“Business is not my life. My life is informed by the world of ideas. We have a great deal to learn from artists.”
A member of our Board of Governors since 2001, Robert helps boost NSCAD University’s profile overseas.
He has just one rule when it comes to buying art: “With every piece I buy, the artist has to be alive,” says the business executive, a Canadian living in London, England.
“I like to meet the artist. I try hard to buy art directly through the artist, or through the gallery that represents them. It keeps the machine going.”
Rob is a key figure in advancing the university's profile in European art circles, and his own impressive collection includes much work by Atlantic Canadian artists. He lived in Halifax during the late 1980s while working as Royal Trust's regional vice president, and during that time, he became a regular client of Studio 21 and other local galleries. Those same galleries helped fill corporate wallspace at his later postings in Winnipeg, Toronto, Zurich and London.
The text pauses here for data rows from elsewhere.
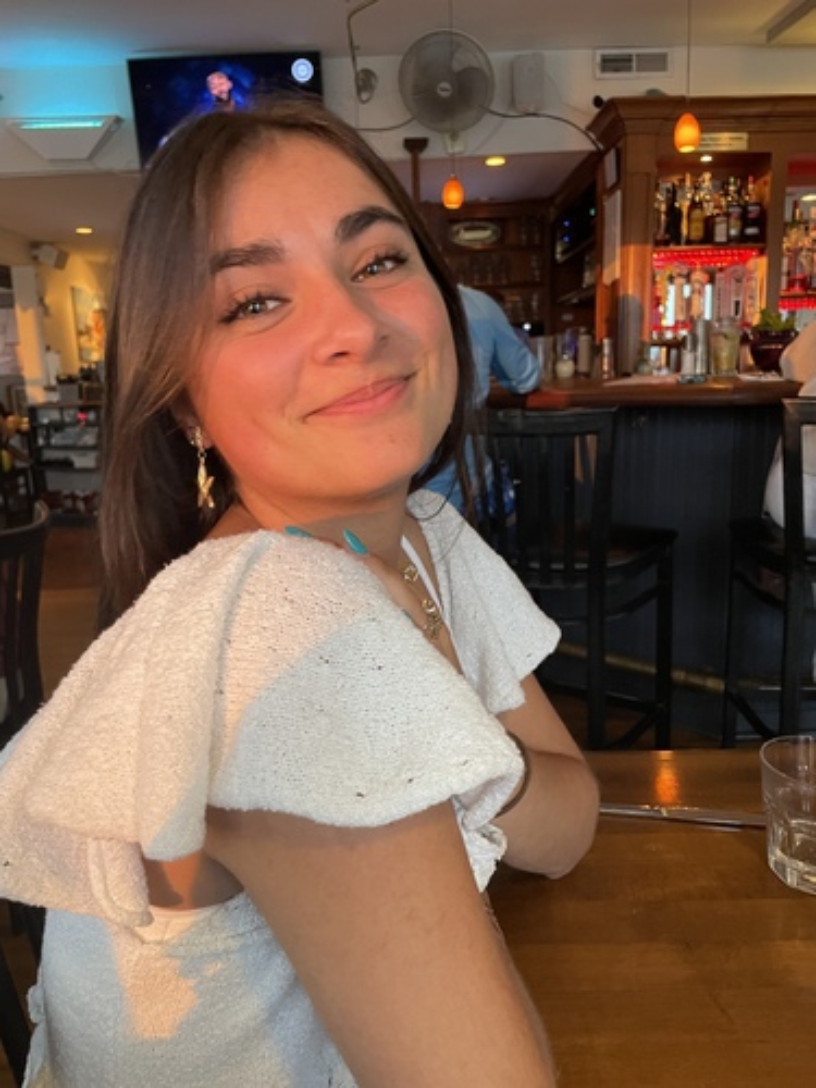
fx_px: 817
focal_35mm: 26
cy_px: 544
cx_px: 408
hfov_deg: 53.1
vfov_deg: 67.3
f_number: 1.6
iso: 400
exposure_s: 1/40
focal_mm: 4.2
“My grandfather collected the Group of Seven, so I come by it naturally,” explains the Oxford graduate, who grew up in a household brimming with art.
While living in Halifax, Rob was asked to loan his collection to the Art Gallery of Nova Scotia for its Nova Scotia Collects series. He found it unsettling to have bare walls at home for six months – “if I wanted to see my own art, I had to go down to the gallery!”
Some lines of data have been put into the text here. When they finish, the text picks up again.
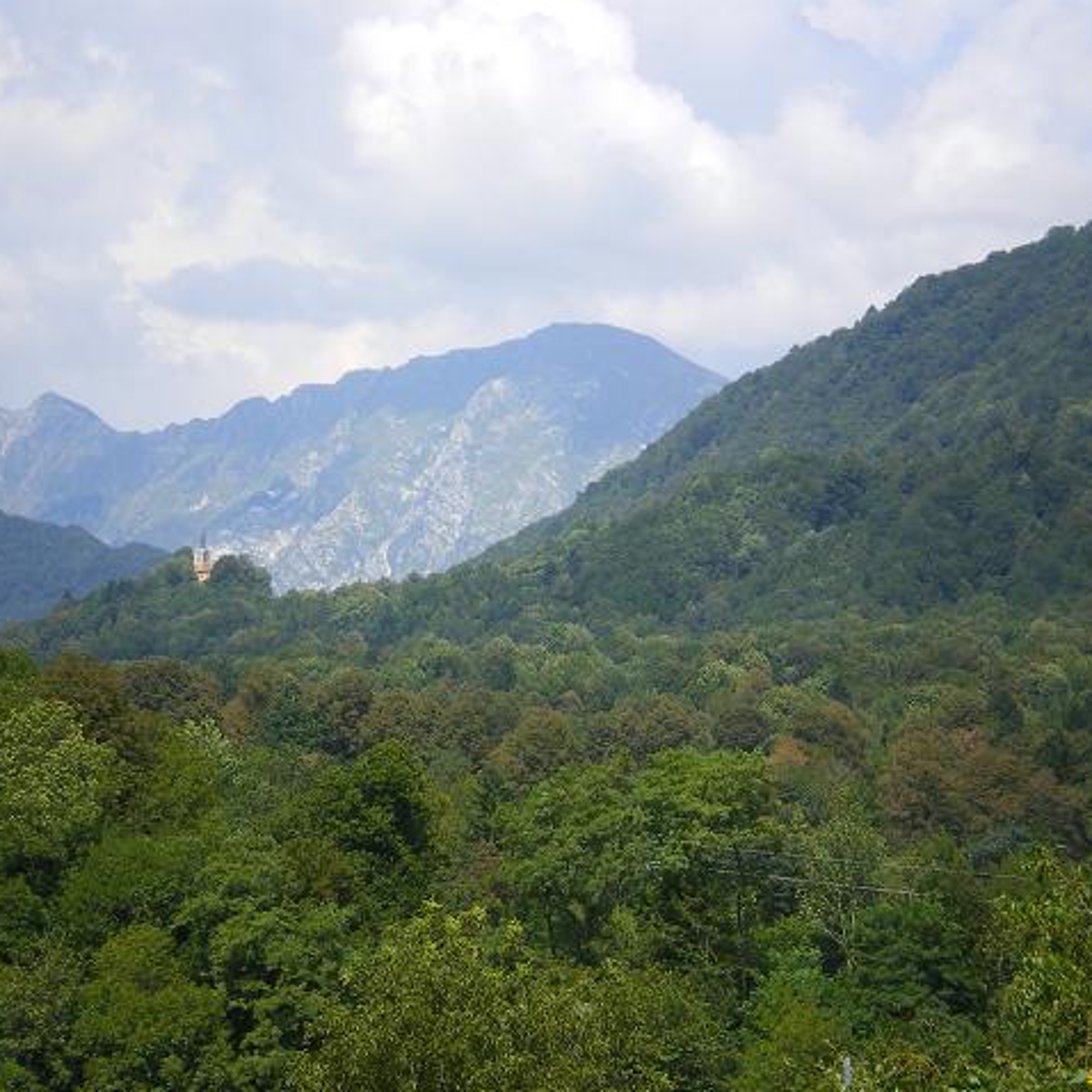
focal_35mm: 135
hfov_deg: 12.9
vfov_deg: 12.9
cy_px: 546
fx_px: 4818
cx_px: 500
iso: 64
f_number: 8.5
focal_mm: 18.9
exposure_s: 1/80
Currently, Rob serves as Vice Chairman of CSS Stellar Holdings, a sports and entertainment marketing company with affiliates in Asia, Europe and North America, including Canada's GEM Marketing Group and ECHO Advertising. Rob is also a partner in Shadbolt Partners LLP, which is an investment management consultancy based on the partners' years of experience at AIM TRIMARK in Canada and INVESCO PERPETUAL in the United Kingdom. Rob served as CEO of both of these major investment management firms.
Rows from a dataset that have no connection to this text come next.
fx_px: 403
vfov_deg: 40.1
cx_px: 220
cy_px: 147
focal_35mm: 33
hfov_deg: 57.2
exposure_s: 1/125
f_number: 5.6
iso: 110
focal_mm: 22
His successful career aside, he stresses “business is not my life. My life is informed by the world of ideas. We have a great deal to learn from artists.” It’s a foundation he’s instilling in his two teenage daughters as well, because “art enriches the human experience. It can decorate, inform, enable, enrich, reassure, lift the spirit, develop the spirit, show you a direction. It can be fun.”
It's a great time to study art, he adds, because the field is embarking on a "huge renaissance." The implications for NSCAD will be “absolutely immense – it’s poised at the very edge of an astonishing opportunity to take the world by storm,” he says, adding the university’s current plans for expansion make a lot of sense.
“What's needed today is a great step forward in art, design and craft education. Just like in any business, there will be consolidation and not every institution will survive, or thrive. There are maybe 25 world class institutions, that's it. Of all outfits, NSCAD is one of the best. That's why I want to be involved.”
The university is already highly regarded internationally as both an academic and technical leader, and Rob does all he can to promote this reputation overseas. At dinner one night in London, a pre-eminent designer lamented that he couldn’t find a loom of sufficient quality or size for a current project. Rob suggested he check out NSCAD’s computerized Jacquard loom, and sure enough, it suited his purposes.
Through his travels, Rob has found work by Atlantic Canadian artists in some of the best collections in the world. Art from the region is often deeply rooted in tradition and culture, but coupled with outstanding training it takes on a unique life of its own, he says.
“Though Nova Scotians never thought of themselves as particularly competitive in the art world, they certainly are now. It's going through one of those flowerings right now…But the nature of Nova Scotians is not to blow their own horn, unless they're in a band,” he says with a chuckle.
Rob is encouraging his niece to attend NSCAD, adding “I can’t think of many better places than Halifax to study art. I wouldn’t hesitate to live there again – in fact, I keep telling my wife that’s where we want to retire!”